• INPUT DATA:
'''
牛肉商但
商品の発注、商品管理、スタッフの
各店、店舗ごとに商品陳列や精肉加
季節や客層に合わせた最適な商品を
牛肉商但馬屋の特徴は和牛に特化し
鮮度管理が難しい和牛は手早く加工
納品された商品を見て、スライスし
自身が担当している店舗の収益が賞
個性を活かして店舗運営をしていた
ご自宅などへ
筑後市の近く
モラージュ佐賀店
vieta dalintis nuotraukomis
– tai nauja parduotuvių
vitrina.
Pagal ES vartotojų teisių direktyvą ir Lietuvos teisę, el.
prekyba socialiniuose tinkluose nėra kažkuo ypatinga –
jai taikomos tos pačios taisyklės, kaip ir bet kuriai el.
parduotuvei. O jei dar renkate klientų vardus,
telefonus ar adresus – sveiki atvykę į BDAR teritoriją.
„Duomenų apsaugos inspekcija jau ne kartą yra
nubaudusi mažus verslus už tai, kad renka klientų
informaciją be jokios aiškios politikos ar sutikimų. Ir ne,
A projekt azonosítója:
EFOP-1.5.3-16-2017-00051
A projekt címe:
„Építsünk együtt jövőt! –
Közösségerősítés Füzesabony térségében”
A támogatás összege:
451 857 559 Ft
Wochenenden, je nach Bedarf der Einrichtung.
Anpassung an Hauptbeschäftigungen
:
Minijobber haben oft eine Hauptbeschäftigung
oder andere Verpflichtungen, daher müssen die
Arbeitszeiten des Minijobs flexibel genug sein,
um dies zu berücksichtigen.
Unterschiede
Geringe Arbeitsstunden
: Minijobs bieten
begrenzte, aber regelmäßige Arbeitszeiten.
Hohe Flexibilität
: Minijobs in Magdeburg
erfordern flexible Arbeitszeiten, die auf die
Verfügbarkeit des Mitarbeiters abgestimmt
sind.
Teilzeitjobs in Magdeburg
'''
• DIRECTIONS: Reproduce the listing above word for word, from its opening line through the line that contains "Minijobs in Magdeburg", inclusive.

• OUTPUT BELOW:
牛肉商但
商品の発注、商品管理、スタッフの
各店、店舗ごとに商品陳列や精肉加
季節や客層に合わせた最適な商品を
牛肉商但馬屋の特徴は和牛に特化し
鮮度管理が難しい和牛は手早く加工
納品された商品を見て、スライスし
自身が担当している店舗の収益が賞
個性を活かして店舗運営をしていた
ご自宅などへ
筑後市の近く
モラージュ佐賀店
vieta dalintis nuotraukomis
– tai nauja parduotuvių
vitrina.
Pagal ES vartotojų teisių direktyvą ir Lietuvos teisę, el.
prekyba socialiniuose tinkluose nėra kažkuo ypatinga –
jai taikomos tos pačios taisyklės, kaip ir bet kuriai el.
parduotuvei. O jei dar renkate klientų vardus,
telefonus ar adresus – sveiki atvykę į BDAR teritoriją.
„Duomenų apsaugos inspekcija jau ne kartą yra
nubaudusi mažus verslus už tai, kad renka klientų
informaciją be jokios aiškios politikos ar sutikimų. Ir ne,
A projekt azonosítója:
EFOP-1.5.3-16-2017-00051
A projekt címe:
„Építsünk együtt jövőt! –
Közösségerősítés Füzesabony térségében”
A támogatás összege:
451 857 559 Ft
Wochenenden, je nach Bedarf der Einrichtung.
Anpassung an Hauptbeschäftigungen
:
Minijobber haben oft eine Hauptbeschäftigung
oder andere Verpflichtungen, daher müssen die
Arbeitszeiten des Minijobs flexibel genug sein,
um dies zu berücksichtigen.
Unterschiede
Geringe Arbeitsstunden
: Minijobs bieten
begrenzte, aber regelmäßige Arbeitszeiten.
Hohe Flexibilität
: Minijobs in Magdeburg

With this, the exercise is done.